### EXTRACTED DATA ###

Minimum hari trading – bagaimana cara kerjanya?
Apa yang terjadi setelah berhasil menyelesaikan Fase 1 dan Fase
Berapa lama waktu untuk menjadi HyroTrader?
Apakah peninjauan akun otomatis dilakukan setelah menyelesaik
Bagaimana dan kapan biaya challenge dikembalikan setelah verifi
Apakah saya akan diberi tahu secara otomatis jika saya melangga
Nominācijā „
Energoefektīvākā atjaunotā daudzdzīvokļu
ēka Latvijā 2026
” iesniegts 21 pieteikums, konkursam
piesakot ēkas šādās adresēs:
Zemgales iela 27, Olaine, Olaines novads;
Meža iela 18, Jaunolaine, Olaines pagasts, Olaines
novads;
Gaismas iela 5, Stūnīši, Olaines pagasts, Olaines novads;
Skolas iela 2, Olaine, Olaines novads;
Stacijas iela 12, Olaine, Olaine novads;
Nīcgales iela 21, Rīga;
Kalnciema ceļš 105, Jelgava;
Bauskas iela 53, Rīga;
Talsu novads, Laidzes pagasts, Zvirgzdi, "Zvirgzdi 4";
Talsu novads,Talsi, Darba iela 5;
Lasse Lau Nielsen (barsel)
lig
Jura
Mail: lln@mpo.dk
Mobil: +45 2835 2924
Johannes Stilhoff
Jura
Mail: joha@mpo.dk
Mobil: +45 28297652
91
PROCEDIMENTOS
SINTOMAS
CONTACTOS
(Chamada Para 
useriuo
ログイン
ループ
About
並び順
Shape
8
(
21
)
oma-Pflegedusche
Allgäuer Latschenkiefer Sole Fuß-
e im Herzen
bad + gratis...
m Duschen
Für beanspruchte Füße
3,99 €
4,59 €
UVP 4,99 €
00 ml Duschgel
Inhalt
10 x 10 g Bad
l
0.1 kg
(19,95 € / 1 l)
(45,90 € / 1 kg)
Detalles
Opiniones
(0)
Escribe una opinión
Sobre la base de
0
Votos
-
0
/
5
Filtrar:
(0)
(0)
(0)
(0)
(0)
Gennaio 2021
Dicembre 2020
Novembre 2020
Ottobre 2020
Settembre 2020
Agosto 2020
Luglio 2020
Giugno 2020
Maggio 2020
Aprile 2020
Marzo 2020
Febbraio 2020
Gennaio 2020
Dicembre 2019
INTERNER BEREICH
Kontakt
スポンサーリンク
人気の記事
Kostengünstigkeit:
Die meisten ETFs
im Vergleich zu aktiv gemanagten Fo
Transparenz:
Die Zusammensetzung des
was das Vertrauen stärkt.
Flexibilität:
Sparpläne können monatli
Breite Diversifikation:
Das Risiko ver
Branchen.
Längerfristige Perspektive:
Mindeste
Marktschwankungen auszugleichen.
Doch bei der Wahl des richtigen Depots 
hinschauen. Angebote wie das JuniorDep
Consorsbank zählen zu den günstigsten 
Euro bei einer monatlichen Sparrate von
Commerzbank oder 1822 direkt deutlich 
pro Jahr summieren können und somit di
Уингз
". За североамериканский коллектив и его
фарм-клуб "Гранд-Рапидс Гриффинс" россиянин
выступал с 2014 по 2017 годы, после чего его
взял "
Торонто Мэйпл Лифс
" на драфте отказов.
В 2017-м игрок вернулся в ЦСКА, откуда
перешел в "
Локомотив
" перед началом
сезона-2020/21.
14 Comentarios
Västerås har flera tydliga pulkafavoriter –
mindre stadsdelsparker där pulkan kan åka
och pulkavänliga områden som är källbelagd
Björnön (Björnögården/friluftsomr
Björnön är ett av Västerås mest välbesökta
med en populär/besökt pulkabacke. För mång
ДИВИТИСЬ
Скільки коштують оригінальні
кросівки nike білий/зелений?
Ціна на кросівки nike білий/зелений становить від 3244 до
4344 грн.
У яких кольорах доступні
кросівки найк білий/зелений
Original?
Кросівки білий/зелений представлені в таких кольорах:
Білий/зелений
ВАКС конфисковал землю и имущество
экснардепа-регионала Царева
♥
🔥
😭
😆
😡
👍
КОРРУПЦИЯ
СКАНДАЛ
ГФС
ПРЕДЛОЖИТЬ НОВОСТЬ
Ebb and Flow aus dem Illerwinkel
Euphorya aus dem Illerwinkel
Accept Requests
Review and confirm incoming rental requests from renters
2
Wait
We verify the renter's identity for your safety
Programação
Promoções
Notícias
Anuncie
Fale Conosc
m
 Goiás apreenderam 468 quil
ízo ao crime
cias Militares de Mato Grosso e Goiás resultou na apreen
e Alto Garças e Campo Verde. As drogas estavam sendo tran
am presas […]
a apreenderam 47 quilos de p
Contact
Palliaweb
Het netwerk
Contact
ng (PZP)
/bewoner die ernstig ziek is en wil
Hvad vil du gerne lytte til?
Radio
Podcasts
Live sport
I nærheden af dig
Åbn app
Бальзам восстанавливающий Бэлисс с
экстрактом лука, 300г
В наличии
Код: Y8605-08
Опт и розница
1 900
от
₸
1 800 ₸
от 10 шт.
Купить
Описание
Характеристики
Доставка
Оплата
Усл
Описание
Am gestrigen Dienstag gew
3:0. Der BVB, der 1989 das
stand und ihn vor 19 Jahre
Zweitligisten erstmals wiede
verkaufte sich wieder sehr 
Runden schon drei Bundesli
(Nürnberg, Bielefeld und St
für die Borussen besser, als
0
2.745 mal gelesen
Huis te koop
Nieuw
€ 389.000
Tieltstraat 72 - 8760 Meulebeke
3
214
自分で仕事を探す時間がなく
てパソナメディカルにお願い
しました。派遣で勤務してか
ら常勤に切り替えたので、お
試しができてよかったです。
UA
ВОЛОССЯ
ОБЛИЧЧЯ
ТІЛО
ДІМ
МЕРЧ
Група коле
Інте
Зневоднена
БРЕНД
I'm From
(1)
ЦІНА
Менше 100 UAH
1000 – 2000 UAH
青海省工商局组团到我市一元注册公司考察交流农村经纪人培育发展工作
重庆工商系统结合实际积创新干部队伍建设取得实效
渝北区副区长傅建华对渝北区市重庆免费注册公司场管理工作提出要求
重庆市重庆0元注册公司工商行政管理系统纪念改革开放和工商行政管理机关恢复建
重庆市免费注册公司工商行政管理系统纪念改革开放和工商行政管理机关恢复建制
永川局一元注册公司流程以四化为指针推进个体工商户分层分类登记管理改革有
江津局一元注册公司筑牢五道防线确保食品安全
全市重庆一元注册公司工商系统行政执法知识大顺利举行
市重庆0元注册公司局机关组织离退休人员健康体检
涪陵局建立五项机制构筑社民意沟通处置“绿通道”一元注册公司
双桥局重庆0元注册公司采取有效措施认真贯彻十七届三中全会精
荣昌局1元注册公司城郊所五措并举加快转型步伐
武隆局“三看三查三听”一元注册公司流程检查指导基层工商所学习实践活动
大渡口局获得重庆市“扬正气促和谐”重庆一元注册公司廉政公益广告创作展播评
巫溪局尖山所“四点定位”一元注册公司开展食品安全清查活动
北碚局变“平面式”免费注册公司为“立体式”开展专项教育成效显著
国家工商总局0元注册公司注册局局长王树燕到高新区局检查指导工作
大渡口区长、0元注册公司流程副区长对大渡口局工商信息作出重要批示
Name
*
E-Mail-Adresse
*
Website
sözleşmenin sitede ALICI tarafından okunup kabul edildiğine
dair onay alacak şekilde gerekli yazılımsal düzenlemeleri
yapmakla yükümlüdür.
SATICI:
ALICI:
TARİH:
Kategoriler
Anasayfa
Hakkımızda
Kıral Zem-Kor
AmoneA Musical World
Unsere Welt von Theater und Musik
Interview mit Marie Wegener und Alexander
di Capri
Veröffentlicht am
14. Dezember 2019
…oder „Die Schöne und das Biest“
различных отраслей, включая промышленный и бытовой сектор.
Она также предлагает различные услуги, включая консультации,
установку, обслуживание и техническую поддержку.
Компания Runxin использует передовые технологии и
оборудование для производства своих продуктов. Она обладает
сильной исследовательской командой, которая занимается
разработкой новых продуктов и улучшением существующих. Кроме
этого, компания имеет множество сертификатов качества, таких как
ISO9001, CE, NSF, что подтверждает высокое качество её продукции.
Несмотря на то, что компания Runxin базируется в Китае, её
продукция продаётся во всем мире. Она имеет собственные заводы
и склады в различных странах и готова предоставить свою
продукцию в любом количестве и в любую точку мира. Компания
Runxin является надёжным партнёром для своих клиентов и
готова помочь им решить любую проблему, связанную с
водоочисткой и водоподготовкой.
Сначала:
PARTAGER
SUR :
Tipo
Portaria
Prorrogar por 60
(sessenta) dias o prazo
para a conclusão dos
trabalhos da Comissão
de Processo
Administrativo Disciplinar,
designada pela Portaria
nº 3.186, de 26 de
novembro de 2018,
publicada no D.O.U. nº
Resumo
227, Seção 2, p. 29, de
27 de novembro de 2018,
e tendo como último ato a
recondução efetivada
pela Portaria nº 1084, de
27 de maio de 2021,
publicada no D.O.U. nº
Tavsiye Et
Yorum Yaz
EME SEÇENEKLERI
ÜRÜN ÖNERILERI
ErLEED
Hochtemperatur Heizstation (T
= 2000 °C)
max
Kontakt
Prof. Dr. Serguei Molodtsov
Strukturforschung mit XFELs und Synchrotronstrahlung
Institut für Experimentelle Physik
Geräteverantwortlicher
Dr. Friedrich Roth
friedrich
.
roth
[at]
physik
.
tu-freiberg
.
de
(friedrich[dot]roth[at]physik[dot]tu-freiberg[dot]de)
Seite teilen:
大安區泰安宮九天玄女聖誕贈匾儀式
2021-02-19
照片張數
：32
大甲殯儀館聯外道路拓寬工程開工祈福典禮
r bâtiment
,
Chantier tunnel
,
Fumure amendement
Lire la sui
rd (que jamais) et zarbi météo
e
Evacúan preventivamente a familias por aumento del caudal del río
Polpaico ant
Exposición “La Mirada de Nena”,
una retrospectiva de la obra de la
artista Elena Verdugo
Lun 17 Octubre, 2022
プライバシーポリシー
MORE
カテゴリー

###

• _ASSIGNED TASK_
Quote every line from the beginning of the rows down to and including the line that contains "(19,95 € / 1 l)".

• _RESULT FOR THIS TASK_
Minimum hari trading – bagaimana cara kerjanya?
Apa yang terjadi setelah berhasil menyelesaikan Fase 1 dan Fase
Berapa lama waktu untuk menjadi HyroTrader?
Apakah peninjauan akun otomatis dilakukan setelah menyelesaik
Bagaimana dan kapan biaya challenge dikembalikan setelah verifi
Apakah saya akan diberi tahu secara otomatis jika saya melangga
Nominācijā „
Energoefektīvākā atjaunotā daudzdzīvokļu
ēka Latvijā 2026
” iesniegts 21 pieteikums, konkursam
piesakot ēkas šādās adresēs:
Zemgales iela 27, Olaine, Olaines novads;
Meža iela 18, Jaunolaine, Olaines pagasts, Olaines
novads;
Gaismas iela 5, Stūnīši, Olaines pagasts, Olaines novads;
Skolas iela 2, Olaine, Olaines novads;
Stacijas iela 12, Olaine, Olaine novads;
Nīcgales iela 21, Rīga;
Kalnciema ceļš 105, Jelgava;
Bauskas iela 53, Rīga;
Talsu novads, Laidzes pagasts, Zvirgzdi, "Zvirgzdi 4";
Talsu novads,Talsi, Darba iela 5;
Lasse Lau Nielsen (barsel)
lig
Jura
Mail: lln@mpo.dk
Mobil: +45 2835 2924
Johannes Stilhoff
Jura
Mail: joha@mpo.dk
Mobil: +45 28297652
91
PROCEDIMENTOS
SINTOMAS
CONTACTOS
(Chamada Para 
useriuo
ログイン
ループ
About
並び順
Shape
8
(
21
)
oma-Pflegedusche
Allgäuer Latschenkiefer Sole Fuß-
e im Herzen
bad + gratis...
m Duschen
Für beanspruchte Füße
3,99 €
4,59 €
UVP 4,99 €
00 ml Duschgel
Inhalt
10 x 10 g Bad
l
0.1 kg
(19,95 € / 1 l)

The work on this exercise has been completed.